Leave out the pictures and repeat every record exactly.

⁂

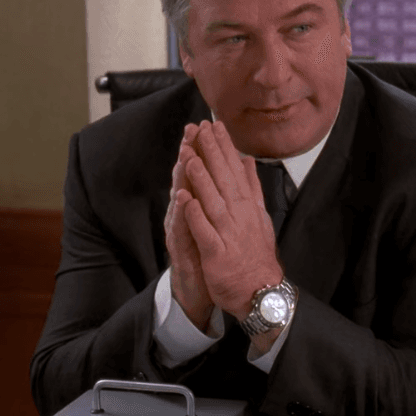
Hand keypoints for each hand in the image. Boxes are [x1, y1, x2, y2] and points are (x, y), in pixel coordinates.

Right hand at [166, 124, 214, 329]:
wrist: (199, 290)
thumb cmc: (209, 254)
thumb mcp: (217, 222)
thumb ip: (220, 196)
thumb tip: (234, 171)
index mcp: (201, 206)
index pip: (202, 173)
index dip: (204, 150)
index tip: (207, 126)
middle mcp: (187, 214)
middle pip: (187, 180)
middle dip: (189, 154)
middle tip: (191, 131)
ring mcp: (181, 230)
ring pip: (180, 200)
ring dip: (181, 178)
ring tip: (184, 156)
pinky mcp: (180, 249)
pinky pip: (180, 229)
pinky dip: (181, 213)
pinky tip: (181, 198)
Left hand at [177, 120, 283, 322]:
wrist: (260, 290)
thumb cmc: (256, 253)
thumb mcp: (259, 215)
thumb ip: (252, 187)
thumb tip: (247, 160)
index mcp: (248, 205)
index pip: (235, 170)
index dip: (224, 147)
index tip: (215, 125)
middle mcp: (240, 215)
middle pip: (224, 179)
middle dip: (212, 153)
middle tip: (202, 128)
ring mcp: (229, 233)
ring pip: (213, 201)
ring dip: (202, 179)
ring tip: (191, 156)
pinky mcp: (217, 252)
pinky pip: (204, 231)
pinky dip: (195, 215)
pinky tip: (186, 200)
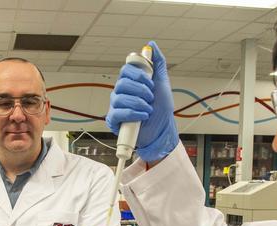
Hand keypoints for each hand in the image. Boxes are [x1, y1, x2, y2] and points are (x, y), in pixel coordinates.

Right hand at [106, 41, 178, 161]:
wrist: (162, 130)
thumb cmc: (161, 108)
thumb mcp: (162, 82)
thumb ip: (158, 63)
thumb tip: (151, 44)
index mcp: (130, 82)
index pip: (125, 70)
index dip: (138, 75)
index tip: (150, 82)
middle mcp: (121, 92)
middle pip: (122, 83)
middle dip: (141, 90)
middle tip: (151, 97)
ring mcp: (116, 106)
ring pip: (120, 97)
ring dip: (139, 103)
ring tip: (148, 109)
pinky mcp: (114, 120)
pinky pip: (118, 112)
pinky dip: (133, 113)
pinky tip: (143, 116)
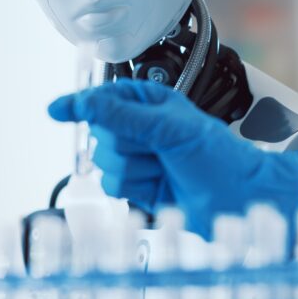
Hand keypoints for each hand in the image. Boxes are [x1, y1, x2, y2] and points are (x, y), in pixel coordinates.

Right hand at [49, 80, 297, 237]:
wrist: (240, 199)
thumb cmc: (220, 158)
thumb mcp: (170, 128)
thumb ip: (123, 115)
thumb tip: (86, 104)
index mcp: (150, 104)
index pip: (104, 99)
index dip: (82, 104)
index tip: (58, 109)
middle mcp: (141, 129)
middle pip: (101, 135)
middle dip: (128, 146)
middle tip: (157, 149)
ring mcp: (138, 158)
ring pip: (105, 163)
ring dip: (136, 170)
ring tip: (165, 169)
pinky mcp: (137, 185)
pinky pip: (112, 186)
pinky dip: (136, 188)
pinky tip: (160, 185)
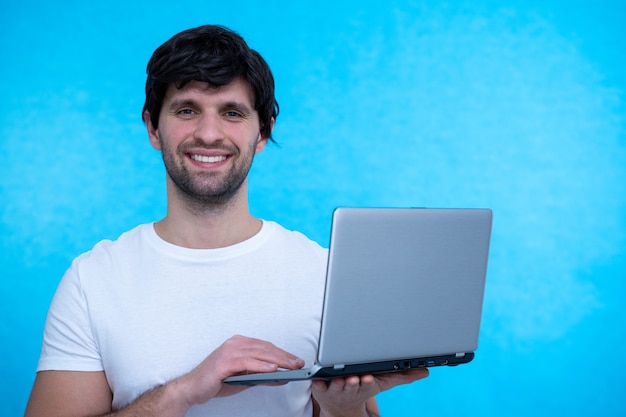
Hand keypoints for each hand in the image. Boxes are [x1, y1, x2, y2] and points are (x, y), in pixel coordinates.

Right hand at [174, 335, 304, 406]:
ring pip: (259, 354)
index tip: (296, 360)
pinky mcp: (224, 361)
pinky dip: (262, 366)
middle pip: (265, 348)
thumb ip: (262, 376)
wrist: (192, 388)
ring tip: (291, 366)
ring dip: (277, 361)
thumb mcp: (243, 379)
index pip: (266, 346)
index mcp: (239, 343)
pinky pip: (248, 363)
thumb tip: (282, 377)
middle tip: (298, 363)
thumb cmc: (216, 381)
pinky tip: (273, 369)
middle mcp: (235, 343)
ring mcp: (229, 350)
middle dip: (284, 357)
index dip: (283, 353)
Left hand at [311, 369, 428, 416]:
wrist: (342, 406)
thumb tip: (425, 371)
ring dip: (336, 383)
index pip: (366, 383)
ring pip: (335, 385)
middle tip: (354, 378)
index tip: (368, 378)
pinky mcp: (320, 387)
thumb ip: (403, 376)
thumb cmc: (363, 388)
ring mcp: (334, 388)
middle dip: (353, 382)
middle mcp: (350, 388)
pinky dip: (317, 382)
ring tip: (337, 378)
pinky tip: (317, 378)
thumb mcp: (384, 382)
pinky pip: (317, 384)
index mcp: (364, 385)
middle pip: (351, 384)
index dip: (366, 381)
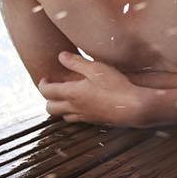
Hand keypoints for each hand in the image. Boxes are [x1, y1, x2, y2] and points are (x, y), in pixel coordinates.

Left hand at [39, 51, 154, 126]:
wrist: (134, 107)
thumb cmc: (116, 86)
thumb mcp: (97, 69)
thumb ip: (77, 62)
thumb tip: (61, 56)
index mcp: (72, 93)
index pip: (46, 91)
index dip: (43, 84)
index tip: (46, 78)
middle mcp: (74, 107)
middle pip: (49, 108)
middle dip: (47, 98)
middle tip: (54, 88)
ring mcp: (84, 116)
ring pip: (62, 116)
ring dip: (60, 107)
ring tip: (67, 97)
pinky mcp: (94, 121)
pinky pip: (76, 119)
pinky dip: (73, 113)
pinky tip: (83, 105)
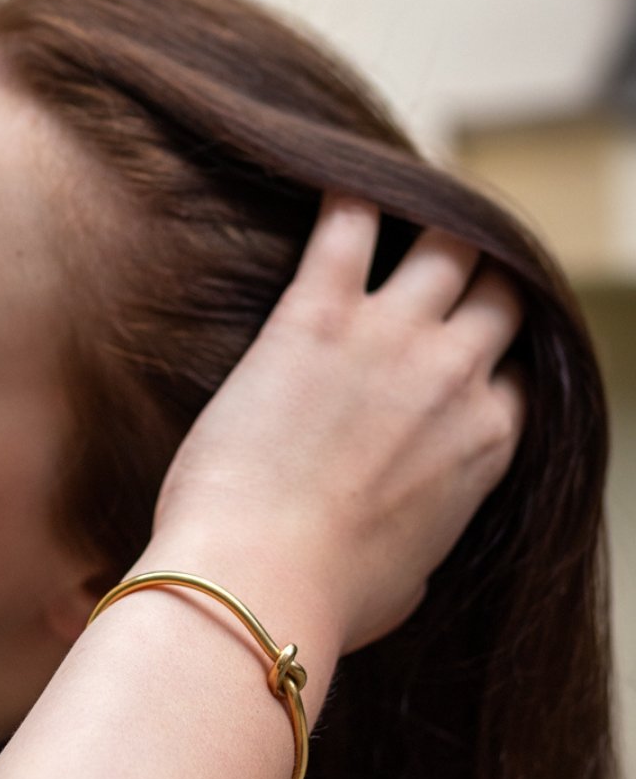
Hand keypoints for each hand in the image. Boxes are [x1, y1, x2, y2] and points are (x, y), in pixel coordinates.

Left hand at [149, 196, 524, 652]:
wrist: (258, 580)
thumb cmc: (325, 600)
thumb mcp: (408, 586)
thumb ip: (427, 547)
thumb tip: (417, 551)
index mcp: (488, 443)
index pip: (519, 367)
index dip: (496, 349)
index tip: (470, 340)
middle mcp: (456, 377)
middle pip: (498, 292)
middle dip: (481, 275)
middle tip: (450, 260)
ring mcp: (390, 338)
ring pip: (446, 244)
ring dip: (434, 224)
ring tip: (410, 209)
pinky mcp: (316, 318)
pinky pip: (347, 226)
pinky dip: (349, 196)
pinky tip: (336, 179)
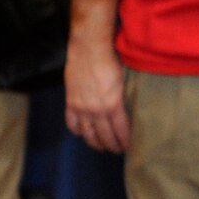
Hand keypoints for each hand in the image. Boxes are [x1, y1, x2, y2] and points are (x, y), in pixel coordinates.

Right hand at [65, 35, 129, 153]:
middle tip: (116, 150)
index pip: (120, 130)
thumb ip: (122, 99)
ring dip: (94, 143)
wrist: (89, 48)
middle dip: (112, 145)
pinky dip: (76, 131)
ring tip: (100, 147)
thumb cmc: (110, 60)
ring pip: (87, 133)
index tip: (128, 147)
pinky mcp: (70, 101)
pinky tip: (81, 133)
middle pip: (104, 135)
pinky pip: (71, 123)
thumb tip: (125, 110)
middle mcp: (96, 110)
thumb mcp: (123, 81)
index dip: (124, 141)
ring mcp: (81, 107)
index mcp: (113, 105)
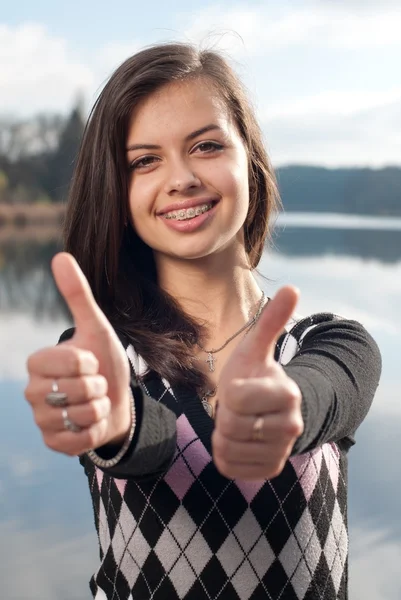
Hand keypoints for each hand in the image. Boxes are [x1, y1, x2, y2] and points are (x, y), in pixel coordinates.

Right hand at [24, 252, 130, 455]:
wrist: (115, 399)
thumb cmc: (103, 361)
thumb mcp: (95, 327)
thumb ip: (78, 295)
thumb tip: (61, 255)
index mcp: (37, 363)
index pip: (70, 363)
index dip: (90, 363)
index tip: (90, 362)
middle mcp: (33, 392)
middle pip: (78, 390)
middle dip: (98, 386)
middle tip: (95, 383)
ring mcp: (42, 420)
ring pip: (82, 416)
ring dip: (99, 408)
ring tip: (95, 402)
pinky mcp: (53, 444)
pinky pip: (82, 440)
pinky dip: (97, 430)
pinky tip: (92, 422)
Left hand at [212, 286, 303, 480]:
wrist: (263, 409)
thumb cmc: (254, 375)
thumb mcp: (255, 348)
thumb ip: (271, 321)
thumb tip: (291, 287)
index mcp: (288, 394)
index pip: (234, 397)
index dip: (228, 391)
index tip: (240, 387)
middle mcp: (291, 427)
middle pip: (231, 424)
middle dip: (225, 413)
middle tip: (237, 407)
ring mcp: (281, 452)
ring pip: (228, 447)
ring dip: (223, 434)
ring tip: (238, 421)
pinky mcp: (269, 471)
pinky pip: (229, 467)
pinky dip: (225, 454)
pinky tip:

⁂

*RESULT FOR THIS EXERCISE:*
Hand keypoints for each hand in the image. Boxes are [x1, y1, x2, y2] and points are (x, y), in pixel coordinates.

Right hand at [166, 124, 214, 329]:
wrist: (199, 290)
thumb cmc: (209, 254)
thumb mcp: (217, 222)
thumb ip: (220, 196)
thumb tip: (234, 171)
index mcp: (201, 206)
index pip: (202, 173)
index dip: (204, 150)
index tip: (207, 126)
middle mcp: (187, 214)
middle pip: (187, 180)
middle dip: (189, 154)
middle tip: (191, 131)
ring mcp: (181, 230)
ring pip: (180, 200)
ring dip: (181, 178)
ring tip: (184, 156)
pinky mcp: (180, 249)
pinky pip: (180, 229)
pinky dip: (181, 213)
pinky tip: (181, 198)
Left hand at [177, 120, 283, 322]:
wrist: (260, 290)
thumb cmc: (256, 253)
thumb mcp: (259, 215)
thumb ip: (252, 187)
thumb tip: (247, 160)
index mcp: (248, 205)
index pip: (235, 170)
index dip: (224, 147)
index tip: (215, 125)
middle mcp: (240, 215)
middle pip: (224, 179)
middle dip: (212, 153)
middle tip: (202, 128)
ring mcp: (229, 233)
ring pip: (213, 201)
ring dip: (202, 179)
ring tip: (191, 156)
pinky mcp: (217, 252)
pinky pip: (204, 231)
pinky dip: (195, 215)
pinky tip: (186, 200)
Hand keypoints for each hand in the image. Boxes are [x1, y1, x2, y2] and points are (x, y), in pixel coordinates.

Right hand at [106, 41, 178, 161]:
wrist: (162, 130)
thumb cmc: (161, 108)
thumb mcp: (162, 82)
thumb ip: (158, 63)
thumb tip: (151, 44)
index mcp: (130, 82)
index pip: (125, 70)
index dip: (138, 75)
index tip: (150, 82)
middle mcp: (121, 92)
middle pip: (122, 83)
middle dip: (141, 90)
middle tip: (151, 97)
ring mcp: (116, 106)
ring pip: (120, 97)
ring dip: (139, 103)
ring tip: (148, 109)
pinky mcp: (114, 120)
pinky pip: (118, 112)
pinky dip: (133, 113)
pinky tip: (143, 116)
Hand keypoints for each hand in the image. Boxes are [x1, y1, x2, y2] and points are (x, y), in pixel coordinates.

Right hand at [49, 80, 297, 237]:
wrist: (240, 199)
thumb cmc: (220, 158)
thumb mcp: (170, 128)
thumb ip: (123, 115)
thumb tip: (86, 104)
index mcp: (150, 104)
index pip: (104, 99)
index dip: (82, 104)
index tip: (58, 109)
middle mcp: (141, 129)
middle pip: (101, 135)
middle dip: (128, 146)
middle tip: (157, 149)
ring mcp: (138, 158)
ring pip: (105, 163)
ring dip: (136, 170)
ring tip: (165, 169)
pinky mcp: (137, 185)
pinky pip: (112, 186)
pinky dip: (136, 188)
pinky tip: (160, 185)
Hand keypoints for each hand in the image. Boxes are [x1, y1, x2, y2] and points are (x, y), in pixel coordinates.

Right hand at [174, 335, 304, 406]:
ring pip: (259, 354)
index tip: (296, 360)
pinky mcp: (224, 361)
pinky dip: (262, 366)
middle pip: (265, 348)
thumb ip: (262, 376)
wrist: (192, 388)
ring tip: (291, 366)
ring dip: (277, 361)
thumb mcp: (243, 379)
index pip: (266, 346)
index mcp: (239, 343)
pinky pip: (248, 363)
thumb tip: (282, 377)
middle tip: (298, 363)
thumb cmc: (216, 381)
pinky tip: (273, 369)
middle mcp: (235, 343)
ring mcp: (229, 350)
middle dip: (284, 357)
index dip: (283, 353)
Left hand at [311, 369, 428, 416]:
wrist: (342, 406)
thumb tip: (425, 371)
ring dip: (336, 383)
index pip: (366, 383)
ring pip: (335, 385)
middle tip: (354, 378)
index tip: (368, 378)
pinky mcp: (320, 387)
thumb ip: (403, 376)
thumb cmc: (363, 388)
ring mcp: (334, 388)
middle dip: (353, 382)
middle mcp: (350, 388)
pinky dip: (317, 382)
ring tip: (337, 378)
pinky tip: (317, 378)
thumb mcp: (384, 382)
pinky pip: (317, 384)
index mcp: (364, 385)
middle pip: (351, 384)
index dip: (366, 381)
Hand keypoints for each hand in the image. Boxes are [x1, y1, x2, y2] and points are (x, y), in pixel coordinates.

Left hand at [39, 51, 154, 126]:
wrist: (134, 107)
thumb cmc: (116, 86)
thumb mcp: (97, 69)
thumb ip: (77, 62)
thumb tip: (61, 56)
index mcp: (72, 93)
index pip: (46, 91)
index dip: (43, 84)
index tip: (46, 78)
middle mcp: (74, 107)
middle pip: (49, 108)
middle dip: (47, 98)
middle tip: (54, 88)
ring mcp: (84, 116)
ring pip: (62, 116)
ring dip: (60, 107)
ring tip: (67, 97)
pinky mcp: (94, 121)
pinky pip: (76, 119)
pinky dip: (73, 113)
pinky tip: (83, 105)
Hand keypoints for each hand in the image. Boxes are [x1, y1, x2, y2] and points are (x, y), in pixel coordinates.

Left hand at [149, 196, 524, 652]:
wrist: (258, 580)
thumb cmc: (325, 600)
thumb mcp: (408, 586)
thumb ip: (427, 547)
thumb tip: (417, 551)
index mcp: (488, 443)
index pip: (519, 367)
index dip: (496, 349)
index tip: (470, 340)
middle mcp: (456, 377)
middle pip: (498, 292)
middle dip: (481, 275)
middle tip: (450, 260)
ring mcp: (390, 338)
ring pip: (446, 244)
ring dip: (434, 224)
ring tip: (410, 209)
pinky mcp: (316, 318)
pinky pip: (347, 226)
pinky dip: (349, 196)
pinky tip: (336, 179)
Hand keypoints for each hand in the image. Boxes are [x1, y1, x2, y2] and points are (x, y), in pixel coordinates.

Right hand at [65, 35, 129, 153]:
middle tip: (116, 150)
index pip: (120, 130)
thumb ip: (122, 99)
ring dip: (94, 143)
wrist: (89, 48)
middle dip: (112, 145)
pinky dip: (76, 131)
ring tip: (100, 147)
thumb cmc: (110, 60)
ring pip: (87, 133)
index tip: (128, 147)
pinky mcp: (70, 101)
pinky tip: (81, 133)
middle pip: (104, 135)
pinky pip: (71, 123)
thumb tip: (125, 110)
middle mcp: (96, 110)
thumb mcp: (123, 81)
index dip: (124, 141)
ring mcp: (81, 107)
index mcp: (113, 105)
Hand keypoints for each hand in the image. Boxes are [x1, y1, x2, y2] and points are (x, y), in pixel coordinates.

Right hand at [24, 252, 130, 455]:
wrist: (115, 399)
thumb cmc: (103, 361)
thumb mcp: (95, 327)
thumb ip: (78, 295)
thumb tip: (61, 255)
index mcp: (37, 363)
index pip: (70, 363)
index dip: (90, 363)
index tip: (90, 362)
middle mcp: (33, 392)
middle pip: (78, 390)
middle dip: (98, 386)
middle tip: (95, 383)
ring mcp: (42, 420)
ring pip: (82, 416)
ring dip: (99, 408)
ring tip: (95, 402)
pinky mcp: (53, 444)
pinky pip: (82, 440)
pinky dip: (97, 430)
pinky tip: (92, 422)
Left hand at [212, 286, 303, 480]:
wrist: (263, 409)
thumb cmc: (254, 375)
thumb mcp: (255, 348)
thumb ip: (271, 321)
thumb tip: (291, 287)
index mcp: (288, 394)
index pip: (234, 397)
index dip: (228, 391)
index tip: (240, 387)
middle mcp: (291, 427)
middle pip: (231, 424)
middle dip: (225, 413)
middle tip: (237, 407)
ring mcp: (281, 452)
ring pip: (228, 447)
ring dip: (223, 434)
ring tip: (238, 421)
pinky mcp: (269, 471)
pinky pip: (229, 467)
pinky dip: (225, 454)
pinky tip:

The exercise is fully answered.